Immobilized: An immobilized character can’t move out of their space, can teleport, and can be subject to forced movement. This first shows up in Encounter 1 powers, where it seems to count for about 1 die of damage.

Marked: A marked character takes -2 on any attack rolls not targeting the creature that marked it. This is of course key to how the Defender classes work, and for them is practically not worth putting in a power since they have ways of marking enemies to start with. (Though it’s easier for some than others.) For non-defendery classes, like the Bard, it’s a perk- not worth taking away damage dice but a good rider effect. 

Petrified: Petrified characters have been turned to stone; they can’t take actions or perceive their surroundings. On the upside they don’t age and have a damage resistance of 20. The first time this becomes available is as a level 9 daily, again another one which does no damage. 
Again this is another “use very sparingly” thing, but I’d say it’s worth 4-5 dice of damage.

Prone: A character who is prone grants combat to anyone making melee attacks against them, but has a +2 to defenses against ranged attacks so long as the attacking enemy is not adjacent. Prone characters take -2 to attack rolls, and you can use a minor action to drop prone. This is a common one, and works out more or less as worth 1D of damage. 

Restrained: A character who is restrained grants combat advantage and takes -2 to attack rolls. They’re also Immobilized, but can’t be moved by forced movement.
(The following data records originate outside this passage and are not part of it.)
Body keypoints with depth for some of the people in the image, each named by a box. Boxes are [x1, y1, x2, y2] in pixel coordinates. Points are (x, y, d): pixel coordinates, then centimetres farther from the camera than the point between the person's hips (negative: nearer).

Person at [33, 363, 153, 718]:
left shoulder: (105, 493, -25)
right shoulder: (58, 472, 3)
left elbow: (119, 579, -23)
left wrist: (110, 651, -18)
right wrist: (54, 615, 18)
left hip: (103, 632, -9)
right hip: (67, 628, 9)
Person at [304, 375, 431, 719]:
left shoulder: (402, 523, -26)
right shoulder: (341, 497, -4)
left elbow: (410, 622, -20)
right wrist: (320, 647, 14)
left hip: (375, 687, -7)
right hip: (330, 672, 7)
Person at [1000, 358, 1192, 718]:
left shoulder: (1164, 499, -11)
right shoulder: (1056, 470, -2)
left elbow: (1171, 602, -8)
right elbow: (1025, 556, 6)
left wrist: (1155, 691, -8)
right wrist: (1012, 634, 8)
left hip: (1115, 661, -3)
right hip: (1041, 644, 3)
This first shows up in a Fighter 1 Daily, albeit one that requires good tactical positioning- still this seems to generally show up in the 1D range.

Slowed: A slowed character has a movement speed of 2 (unless it was lower to begin with.) This doesn’t apply to forced movement or teleportation. Shows up first in an at-will which does 1D + ability modifier damage, so it’s a basic “perk”. 
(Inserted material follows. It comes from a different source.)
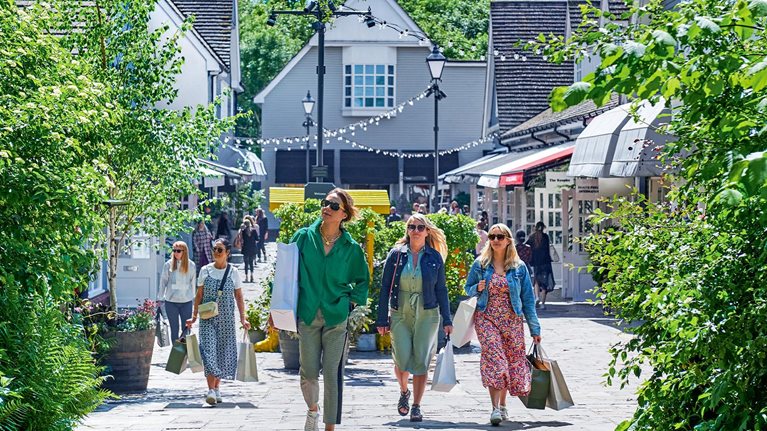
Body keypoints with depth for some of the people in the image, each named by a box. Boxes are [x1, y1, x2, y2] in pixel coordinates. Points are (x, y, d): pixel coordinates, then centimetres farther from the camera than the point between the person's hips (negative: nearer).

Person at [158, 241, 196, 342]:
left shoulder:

Stunned: Stunned characters can’t take actions, can’t flank, and grant combat advantage. This looks to be worth around 3 dice of damage, and is another “use sparingly” one. 

Surprised: Surprised characters can’t take actions or flank, and grant combat advantage. Since this happens at the start of combat, it’s not a thing that characters inflict via attack powers- it’s determined by circumstance. 

Unconscious: Unconscious characters are helpless, take -5 to all defenses, can’t take actions, can’t flank, and must fall prone if possible. A Level 1 Wizard daily can inflict this but only after a failed save, and common sense dictates it should be more powerful and worth more than helplessness (which is bundled in) or stunning. Could possibly go as high as 5D, lower if the target wakes on taking damage or being attacked, etc. 

Weakened: Weakened characters deal half damage with their attacks, not counting ongoing damage. This is a fairly common status to inflict and seems worth around 1D. 

As you can see, we are a long way from making this an exact science. Powers can get very complicated in terms of the trade-offs and side benefits they have, not to mention secondary attacks, ongoing effects, etc.
And we can’t assume the designers always got it right. I’ll be mentioning a few unbalanced elements and how they might be rectified later on, and it’s possible any or all of these have been under or overvalued by the rules team. 

For those wanting to make 4e a simpler game there’s an opening here- if you’re willing to accept more abstract status effects, you can narrow down the list- in particular I see “dazed”, “stunned”, “helpless”, and “unconscious” as being increasingly severe versions of a general impairment. This isn’t what I have planned for Untitled Space Opera Project but it may be helpful at higher levels.

All input on how powerful these effects can be in play is welcome. 


  1. I actually wrote up a doc, comparing the relative potency of status effects. Have a look:

    1. Thanks! Seems like "Lose A Turn" is a good abstracted one.